I see they use a lot of green caps(Nichicon Muse I believe) and even use some os-cons on the analog side of things. Not to speak about some who use very very long leads for opamp bypass caps, just for the sake of using what appears to be mica caps.

I also wonder what the point of paralleling a lot of caps is, when you keep their leads quite long and when you place them in positions that appear to be after the regs.

:dead:
 
" ... I also wonder what the point of paralleling a lot of caps is [?] ..."

My guess = lots of little caps of higher voltage = very large cap with same # of Farads. There may also be the advantage that smaller caps respond better than bigger ones (but this could be resolved by simply using plastic snubbing caps parallel to the bigger electrolytics).

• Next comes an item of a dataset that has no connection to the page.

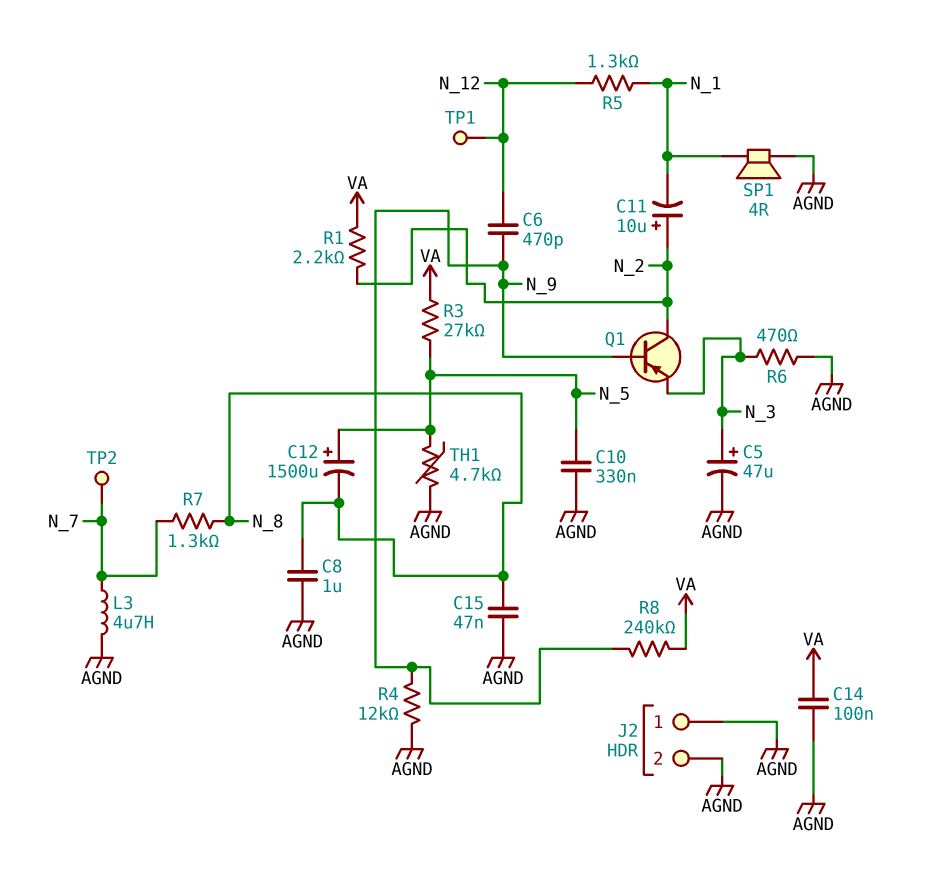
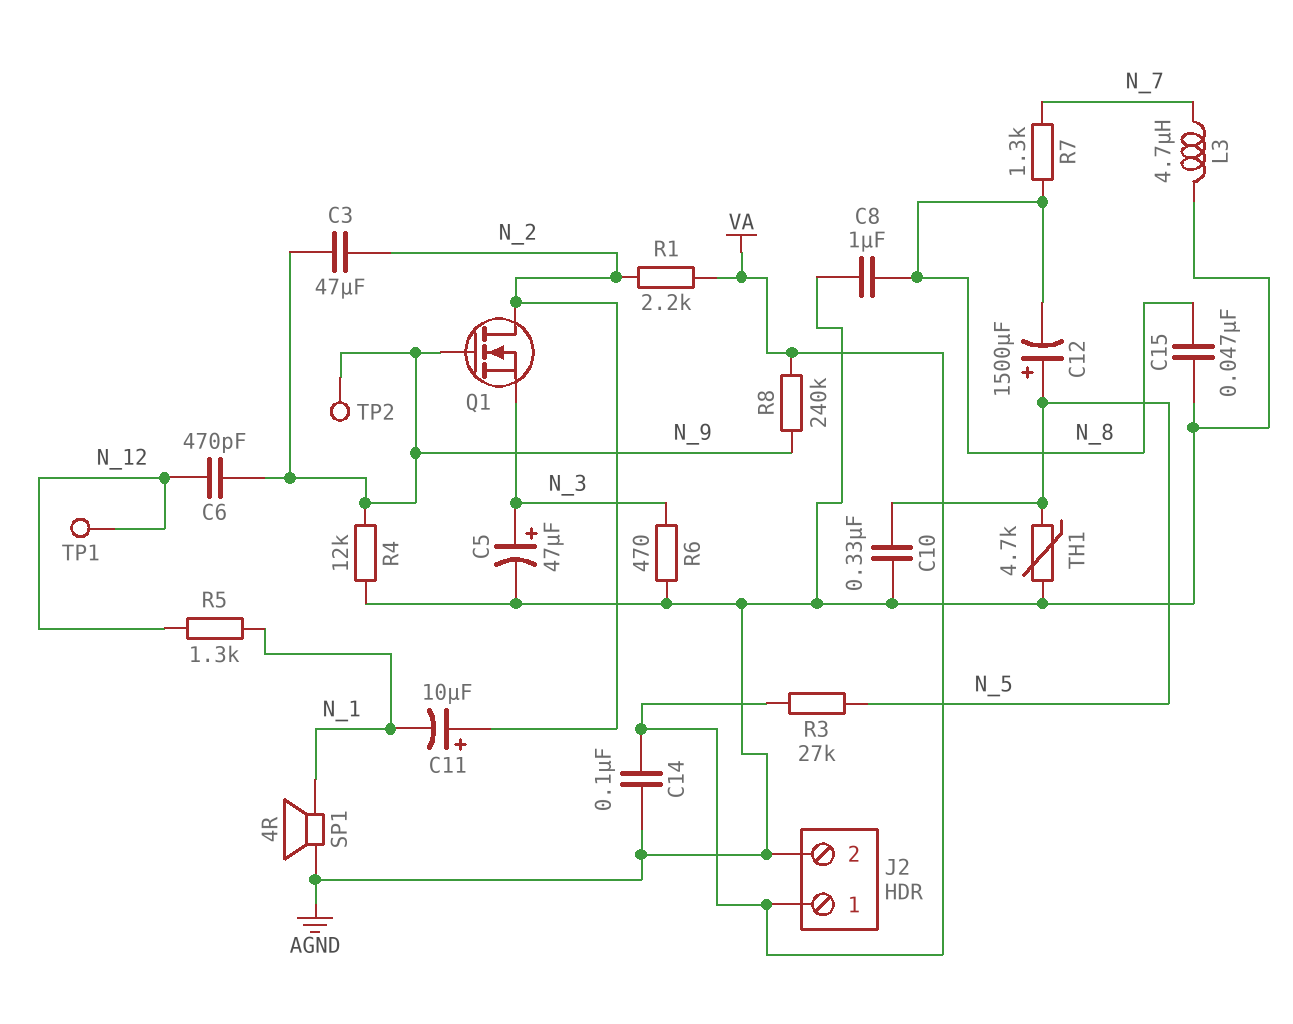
C3: none -> 47uF (N_2, N_9)
J2 pin 1: AGND -> VA
Q1: PNP (B N_9, C N_2, E N_3) -> NMOS (G N_9, D N_2, S N_3)
TP2: test point (N_7) -> test point (N_9)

Obsessed or obsessive ... maybe, but I'll bet it sure sounds great ... 😎
 
curva said:
I also wonder what the point of paralleling a lot of caps is, when you keep their leads quite long and when you place them in positions that appear to be after the regs.

Lots of small caps paralleled lead to low ESL and ESR. McCormack class-A amplifiers used this topology to good effect when they placed a cap with a few thousand uF right at every output device: there was no extra inductance from the wires leading to large filter caps.